§ Supplied information:
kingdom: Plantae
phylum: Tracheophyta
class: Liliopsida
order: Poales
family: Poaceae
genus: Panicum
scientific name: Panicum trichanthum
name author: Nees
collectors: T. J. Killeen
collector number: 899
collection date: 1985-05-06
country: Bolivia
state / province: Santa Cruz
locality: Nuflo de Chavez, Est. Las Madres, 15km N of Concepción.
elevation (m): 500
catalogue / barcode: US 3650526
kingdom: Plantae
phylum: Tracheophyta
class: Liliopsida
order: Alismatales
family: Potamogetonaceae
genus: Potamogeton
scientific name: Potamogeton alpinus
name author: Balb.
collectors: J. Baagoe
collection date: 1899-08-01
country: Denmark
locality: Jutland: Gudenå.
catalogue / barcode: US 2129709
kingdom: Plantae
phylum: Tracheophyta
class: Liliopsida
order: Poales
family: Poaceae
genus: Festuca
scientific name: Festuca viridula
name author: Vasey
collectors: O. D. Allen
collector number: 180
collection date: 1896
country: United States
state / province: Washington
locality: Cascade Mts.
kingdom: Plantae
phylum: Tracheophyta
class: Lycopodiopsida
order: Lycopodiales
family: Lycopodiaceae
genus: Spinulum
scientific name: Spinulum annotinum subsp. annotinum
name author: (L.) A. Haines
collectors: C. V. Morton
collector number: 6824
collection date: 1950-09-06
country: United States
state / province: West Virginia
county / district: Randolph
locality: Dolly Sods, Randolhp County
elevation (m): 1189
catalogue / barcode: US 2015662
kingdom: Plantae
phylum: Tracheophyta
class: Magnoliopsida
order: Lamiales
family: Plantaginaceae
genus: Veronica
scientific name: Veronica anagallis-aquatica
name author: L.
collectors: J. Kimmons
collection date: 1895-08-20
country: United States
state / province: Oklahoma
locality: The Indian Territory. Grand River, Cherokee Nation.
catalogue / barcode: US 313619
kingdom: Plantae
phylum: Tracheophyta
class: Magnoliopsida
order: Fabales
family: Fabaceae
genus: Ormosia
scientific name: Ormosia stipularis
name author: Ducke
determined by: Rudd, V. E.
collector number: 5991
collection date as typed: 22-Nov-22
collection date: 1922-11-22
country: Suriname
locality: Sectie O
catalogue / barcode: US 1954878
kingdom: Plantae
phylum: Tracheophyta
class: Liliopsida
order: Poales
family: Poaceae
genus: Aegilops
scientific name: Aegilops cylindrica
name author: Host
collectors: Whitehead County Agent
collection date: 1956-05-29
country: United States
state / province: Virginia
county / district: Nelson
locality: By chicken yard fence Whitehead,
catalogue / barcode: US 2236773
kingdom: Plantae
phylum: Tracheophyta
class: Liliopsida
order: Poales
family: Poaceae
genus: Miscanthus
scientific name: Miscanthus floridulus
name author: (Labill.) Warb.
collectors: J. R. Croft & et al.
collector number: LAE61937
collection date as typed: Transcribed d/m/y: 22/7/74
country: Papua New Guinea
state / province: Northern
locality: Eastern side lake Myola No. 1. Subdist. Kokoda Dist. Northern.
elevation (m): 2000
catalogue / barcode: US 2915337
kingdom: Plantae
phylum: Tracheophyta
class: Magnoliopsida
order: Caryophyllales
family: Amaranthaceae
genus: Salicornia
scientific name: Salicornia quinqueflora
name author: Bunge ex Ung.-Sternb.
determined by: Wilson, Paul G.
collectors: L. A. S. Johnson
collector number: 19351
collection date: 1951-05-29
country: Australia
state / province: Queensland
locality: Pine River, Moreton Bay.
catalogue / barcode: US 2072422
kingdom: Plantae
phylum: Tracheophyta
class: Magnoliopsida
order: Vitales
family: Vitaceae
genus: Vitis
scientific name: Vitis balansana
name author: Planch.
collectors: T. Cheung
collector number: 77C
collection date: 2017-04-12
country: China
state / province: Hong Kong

§ Directions for this task: Reproduce every line of the records above, unchanged and in the same order.

§ Problem solution:
kingdom: Plantae
phylum: Tracheophyta
class: Liliopsida
order: Poales
family: Poaceae
genus: Panicum
scientific name: Panicum trichanthum
name author: Nees
collectors: T. J. Killeen
collector number: 899
collection date: 1985-05-06
country: Bolivia
state / province: Santa Cruz
locality: Nuflo de Chavez, Est. Las Madres, 15km N of Concepción.
elevation (m): 500
catalogue / barcode: US 3650526
kingdom: Plantae
phylum: Tracheophyta
class: Liliopsida
order: Alismatales
family: Potamogetonaceae
genus: Potamogeton
scientific name: Potamogeton alpinus
name author: Balb.
collectors: J. Baagoe
collection date: 1899-08-01
country: Denmark
locality: Jutland: Gudenå.
catalogue / barcode: US 2129709
kingdom: Plantae
phylum: Tracheophyta
class: Liliopsida
order: Poales
family: Poaceae
genus: Festuca
scientific name: Festuca viridula
name author: Vasey
collectors: O. D. Allen
collector number: 180
collection date: 1896
country: United States
state / province: Washington
locality: Cascade Mts.
kingdom: Plantae
phylum: Tracheophyta
class: Lycopodiopsida
order: Lycopodiales
family: Lycopodiaceae
genus: Spinulum
scientific name: Spinulum annotinum subsp. annotinum
name author: (L.) A. Haines
collectors: C. V. Morton
collector number: 6824
collection date: 1950-09-06
country: United States
state / province: West Virginia
county / district: Randolph
locality: Dolly Sods, Randolhp County
elevation (m): 1189
catalogue / barcode: US 2015662
kingdom: Plantae
phylum: Tracheophyta
class: Magnoliopsida
order: Lamiales
family: Plantaginaceae
genus: Veronica
scientific name: Veronica anagallis-aquatica
name author: L.
collectors: J. Kimmons
collection date: 1895-08-20
country: United States
state / province: Oklahoma
locality: The Indian Territory. Grand River, Cherokee Nation.
catalogue / barcode: US 313619
kingdom: Plantae
phylum: Tracheophyta
class: Magnoliopsida
order: Fabales
family: Fabaceae
genus: Ormosia
scientific name: Ormosia stipularis
name author: Ducke
determined by: Rudd, V. E.
collector number: 5991
collection date as typed: 22-Nov-22
collection date: 1922-11-22
country: Suriname
locality: Sectie O
catalogue / barcode: US 1954878
kingdom: Plantae
phylum: Tracheophyta
class: Liliopsida
order: Poales
family: Poaceae
genus: Aegilops
scientific name: Aegilops cylindrica
name author: Host
collectors: Whitehead County Agent
collection date: 1956-05-29
country: United States
state / province: Virginia
county / district: Nelson
locality: By chicken yard fence Whitehead,
catalogue / barcode: US 2236773
kingdom: Plantae
phylum: Tracheophyta
class: Liliopsida
order: Poales
family: Poaceae
genus: Miscanthus
scientific name: Miscanthus floridulus
name author: (Labill.) Warb.
collectors: J. R. Croft & et al.
collector number: LAE61937
collection date as typed: Transcribed d/m/y: 22/7/74
country: Papua New Guinea
state / province: Northern
locality: Eastern side lake Myola No. 1. Subdist. Kokoda Dist. Northern.
elevation (m): 2000
catalogue / barcode: US 2915337
kingdom: Plantae
phylum: Tracheophyta
class: Magnoliopsida
order: Caryophyllales
family: Amaranthaceae
genus: Salicornia
scientific name: Salicornia quinqueflora
name author: Bunge ex Ung.-Sternb.
determined by: Wilson, Paul G.
collectors: L. A. S. Johnson
collector number: 19351
collection date: 1951-05-29
country: Australia
state / province: Queensland
locality: Pine River, Moreton Bay.
catalogue / barcode: US 2072422
kingdom: Plantae
phylum: Tracheophyta
class: Magnoliopsida
order: Vitales
family: Vitaceae
genus: Vitis
scientific name: Vitis balansana
name author: Planch.
collectors: T. Cheung
collector number: 77C
collection date: 2017-04-12
country: China
state / province: Hong Kong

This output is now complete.